Their publication over a three-week period was designed to extract “maximum value” from the taped conversations and the articles used family photos and other material with no bearing whatsoever on the public interest.

However, the most serious aspect of the case was the use by the newespaper of material obtained from an illegal phone tap and from a husband “motivated by revenge”.

While she believed some limited information about Ms Herrity could have been published in an article about Fr McMahon’s conduct in embarking on the relationship, the newspaper went beyond what was permissible in using material unlawfully obtaineed, the judge said.

There was no genuine attempt by the newspaper to get Ms Herrity’s side of the story and, if there was, that would not justify the breach of privacy.

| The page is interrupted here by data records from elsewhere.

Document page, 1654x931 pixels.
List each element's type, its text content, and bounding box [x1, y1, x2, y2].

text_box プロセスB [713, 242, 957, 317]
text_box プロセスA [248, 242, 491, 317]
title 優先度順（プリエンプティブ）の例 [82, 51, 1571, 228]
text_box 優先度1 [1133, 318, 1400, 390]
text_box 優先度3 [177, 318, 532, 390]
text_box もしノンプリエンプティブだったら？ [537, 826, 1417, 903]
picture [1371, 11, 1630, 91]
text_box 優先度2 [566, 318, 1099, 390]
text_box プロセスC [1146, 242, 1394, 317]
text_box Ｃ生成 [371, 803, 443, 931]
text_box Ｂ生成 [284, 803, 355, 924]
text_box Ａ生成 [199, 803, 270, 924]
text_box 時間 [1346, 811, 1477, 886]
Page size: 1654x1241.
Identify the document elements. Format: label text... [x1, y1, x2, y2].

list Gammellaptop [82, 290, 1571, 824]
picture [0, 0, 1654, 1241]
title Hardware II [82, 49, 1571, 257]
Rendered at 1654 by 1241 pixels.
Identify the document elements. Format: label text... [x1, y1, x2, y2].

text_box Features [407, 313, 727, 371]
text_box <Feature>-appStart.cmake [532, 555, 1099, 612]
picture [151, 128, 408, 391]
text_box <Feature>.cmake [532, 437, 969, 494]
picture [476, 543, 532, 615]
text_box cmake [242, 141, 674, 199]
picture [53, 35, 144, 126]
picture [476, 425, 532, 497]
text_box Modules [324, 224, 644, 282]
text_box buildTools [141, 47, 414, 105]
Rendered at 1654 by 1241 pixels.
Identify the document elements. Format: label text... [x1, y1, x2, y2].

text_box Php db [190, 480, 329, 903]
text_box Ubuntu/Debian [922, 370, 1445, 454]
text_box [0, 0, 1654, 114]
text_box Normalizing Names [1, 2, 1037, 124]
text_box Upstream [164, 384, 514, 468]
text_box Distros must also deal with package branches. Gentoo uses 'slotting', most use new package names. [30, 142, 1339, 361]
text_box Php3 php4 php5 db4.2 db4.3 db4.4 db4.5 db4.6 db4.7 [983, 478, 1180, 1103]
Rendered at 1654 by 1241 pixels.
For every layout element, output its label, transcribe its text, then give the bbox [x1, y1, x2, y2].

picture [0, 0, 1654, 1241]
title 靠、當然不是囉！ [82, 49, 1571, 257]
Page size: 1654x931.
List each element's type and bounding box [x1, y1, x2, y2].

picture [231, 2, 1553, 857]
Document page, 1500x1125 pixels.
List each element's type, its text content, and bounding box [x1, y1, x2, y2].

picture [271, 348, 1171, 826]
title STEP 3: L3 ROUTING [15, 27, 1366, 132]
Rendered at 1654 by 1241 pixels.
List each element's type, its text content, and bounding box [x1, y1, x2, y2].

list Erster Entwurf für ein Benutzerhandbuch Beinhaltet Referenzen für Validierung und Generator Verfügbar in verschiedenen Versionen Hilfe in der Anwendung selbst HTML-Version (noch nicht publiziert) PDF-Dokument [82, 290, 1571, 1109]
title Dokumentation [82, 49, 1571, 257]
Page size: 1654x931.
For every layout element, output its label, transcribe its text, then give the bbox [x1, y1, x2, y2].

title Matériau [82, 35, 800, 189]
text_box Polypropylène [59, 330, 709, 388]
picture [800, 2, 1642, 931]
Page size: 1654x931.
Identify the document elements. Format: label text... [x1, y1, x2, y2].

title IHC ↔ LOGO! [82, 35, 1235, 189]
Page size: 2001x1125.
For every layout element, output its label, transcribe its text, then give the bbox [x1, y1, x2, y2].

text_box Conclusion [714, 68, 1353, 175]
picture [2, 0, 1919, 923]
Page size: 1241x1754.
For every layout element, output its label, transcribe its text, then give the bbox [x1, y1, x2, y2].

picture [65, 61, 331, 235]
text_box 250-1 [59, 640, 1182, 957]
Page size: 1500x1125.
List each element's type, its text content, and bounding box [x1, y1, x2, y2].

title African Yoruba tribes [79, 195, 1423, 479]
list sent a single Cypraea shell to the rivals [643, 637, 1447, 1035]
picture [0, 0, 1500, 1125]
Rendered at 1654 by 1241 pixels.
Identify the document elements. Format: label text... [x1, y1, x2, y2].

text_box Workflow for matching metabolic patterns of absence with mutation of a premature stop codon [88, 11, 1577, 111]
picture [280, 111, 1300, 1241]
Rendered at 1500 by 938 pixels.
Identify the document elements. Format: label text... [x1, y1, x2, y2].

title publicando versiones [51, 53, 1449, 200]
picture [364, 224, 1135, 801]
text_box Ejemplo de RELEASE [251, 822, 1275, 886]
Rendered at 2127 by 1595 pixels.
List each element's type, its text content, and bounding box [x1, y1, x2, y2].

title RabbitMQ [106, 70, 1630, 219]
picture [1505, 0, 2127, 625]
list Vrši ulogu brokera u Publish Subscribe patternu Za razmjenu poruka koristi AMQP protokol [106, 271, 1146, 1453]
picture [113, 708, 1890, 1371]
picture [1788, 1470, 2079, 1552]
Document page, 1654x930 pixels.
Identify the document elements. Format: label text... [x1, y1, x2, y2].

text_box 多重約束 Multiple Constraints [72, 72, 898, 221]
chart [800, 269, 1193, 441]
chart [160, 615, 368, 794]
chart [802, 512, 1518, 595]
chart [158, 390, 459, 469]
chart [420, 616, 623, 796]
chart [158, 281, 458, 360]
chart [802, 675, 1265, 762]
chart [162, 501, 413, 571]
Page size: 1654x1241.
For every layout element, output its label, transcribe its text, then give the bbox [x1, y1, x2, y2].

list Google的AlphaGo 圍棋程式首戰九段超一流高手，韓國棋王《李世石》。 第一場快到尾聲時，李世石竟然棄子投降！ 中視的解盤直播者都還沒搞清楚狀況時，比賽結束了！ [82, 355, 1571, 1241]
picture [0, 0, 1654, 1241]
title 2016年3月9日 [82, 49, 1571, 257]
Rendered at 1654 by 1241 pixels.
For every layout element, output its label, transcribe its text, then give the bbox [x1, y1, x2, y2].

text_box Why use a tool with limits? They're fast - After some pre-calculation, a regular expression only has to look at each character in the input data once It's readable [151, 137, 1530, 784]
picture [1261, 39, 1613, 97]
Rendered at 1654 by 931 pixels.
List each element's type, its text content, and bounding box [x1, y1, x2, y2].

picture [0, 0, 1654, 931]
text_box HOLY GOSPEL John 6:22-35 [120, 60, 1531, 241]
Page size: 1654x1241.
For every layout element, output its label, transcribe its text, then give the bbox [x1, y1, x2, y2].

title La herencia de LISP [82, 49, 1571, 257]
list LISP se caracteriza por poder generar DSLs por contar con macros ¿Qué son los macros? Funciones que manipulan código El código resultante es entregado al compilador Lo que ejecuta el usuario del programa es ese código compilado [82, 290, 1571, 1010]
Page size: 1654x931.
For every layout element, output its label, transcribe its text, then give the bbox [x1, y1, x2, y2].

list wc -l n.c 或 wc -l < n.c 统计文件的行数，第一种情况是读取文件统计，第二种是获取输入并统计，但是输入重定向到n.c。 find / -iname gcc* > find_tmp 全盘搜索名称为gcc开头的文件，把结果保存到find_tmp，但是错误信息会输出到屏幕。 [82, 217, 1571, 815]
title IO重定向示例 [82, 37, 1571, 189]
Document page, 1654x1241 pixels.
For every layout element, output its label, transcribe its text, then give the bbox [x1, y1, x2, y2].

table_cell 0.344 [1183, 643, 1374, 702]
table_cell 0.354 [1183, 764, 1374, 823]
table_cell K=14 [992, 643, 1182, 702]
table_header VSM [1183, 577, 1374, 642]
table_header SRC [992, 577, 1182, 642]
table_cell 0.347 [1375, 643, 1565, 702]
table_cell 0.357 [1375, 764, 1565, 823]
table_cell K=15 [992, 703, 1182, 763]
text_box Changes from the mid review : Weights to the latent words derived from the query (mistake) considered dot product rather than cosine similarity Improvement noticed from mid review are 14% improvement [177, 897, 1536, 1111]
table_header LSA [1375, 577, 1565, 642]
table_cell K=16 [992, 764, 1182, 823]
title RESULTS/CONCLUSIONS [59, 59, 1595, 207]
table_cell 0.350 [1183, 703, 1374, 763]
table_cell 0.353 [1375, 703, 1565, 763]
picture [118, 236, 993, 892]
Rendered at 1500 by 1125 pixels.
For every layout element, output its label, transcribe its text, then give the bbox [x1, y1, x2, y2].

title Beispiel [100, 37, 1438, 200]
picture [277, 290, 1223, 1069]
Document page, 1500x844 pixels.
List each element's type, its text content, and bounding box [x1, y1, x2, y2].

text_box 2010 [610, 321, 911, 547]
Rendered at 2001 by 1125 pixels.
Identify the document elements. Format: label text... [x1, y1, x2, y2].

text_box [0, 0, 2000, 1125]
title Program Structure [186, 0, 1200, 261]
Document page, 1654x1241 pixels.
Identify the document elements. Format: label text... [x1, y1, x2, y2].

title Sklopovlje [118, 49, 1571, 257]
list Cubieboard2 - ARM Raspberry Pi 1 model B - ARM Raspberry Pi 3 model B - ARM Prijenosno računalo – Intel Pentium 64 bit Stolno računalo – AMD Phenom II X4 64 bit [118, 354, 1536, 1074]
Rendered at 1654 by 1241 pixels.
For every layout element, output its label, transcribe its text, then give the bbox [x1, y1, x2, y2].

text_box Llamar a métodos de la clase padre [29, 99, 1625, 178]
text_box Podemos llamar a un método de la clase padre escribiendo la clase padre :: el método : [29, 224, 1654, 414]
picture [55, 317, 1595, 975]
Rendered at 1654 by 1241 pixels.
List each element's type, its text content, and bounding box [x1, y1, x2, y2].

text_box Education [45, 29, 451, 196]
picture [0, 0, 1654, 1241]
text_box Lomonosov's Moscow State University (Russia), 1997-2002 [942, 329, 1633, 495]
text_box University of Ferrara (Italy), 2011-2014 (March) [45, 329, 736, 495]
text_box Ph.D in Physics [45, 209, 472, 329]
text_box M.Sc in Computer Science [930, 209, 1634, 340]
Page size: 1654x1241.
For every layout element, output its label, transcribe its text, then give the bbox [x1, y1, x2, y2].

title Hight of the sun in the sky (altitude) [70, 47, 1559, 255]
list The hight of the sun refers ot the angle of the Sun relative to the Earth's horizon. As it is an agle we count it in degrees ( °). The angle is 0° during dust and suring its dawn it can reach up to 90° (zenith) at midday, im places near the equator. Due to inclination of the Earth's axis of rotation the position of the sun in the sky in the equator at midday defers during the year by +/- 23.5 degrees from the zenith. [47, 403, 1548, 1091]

While the newspaper phoned her the day before publication asking about her relationship with Fr McMahon, it did not ask her about her friendship with another priest referred to in one article.

In those circumstances, the judge rejected the newspaper’s claims that publication was justifified on grounds of its right, and the right of Liam Herrity to freedom of expression; that Ms Herrity did not challenge the accuracy of the information; and  that publication was in the public interest as it exposed the conduct of a Roman Catholic priest required to be celibate. 

Ms Justice Dunne said she was satisfied the relationship between Ms Herrity and Fr McMahon became intimate only after the Herrity’s marriage had broken down.

Ms Herrity had said in evidence she is now living with Fr McMahon who has applied to be laicised.

Fr McMahon had told the court the break up of the Herrity’s marriage pre-dated his relationship with Ms Herrity. He accepted he was engaged in an emotional and sexual relationship with Ms Herrity by November 2003 when he was still a serving priest. He tendered his resignation after the article was published.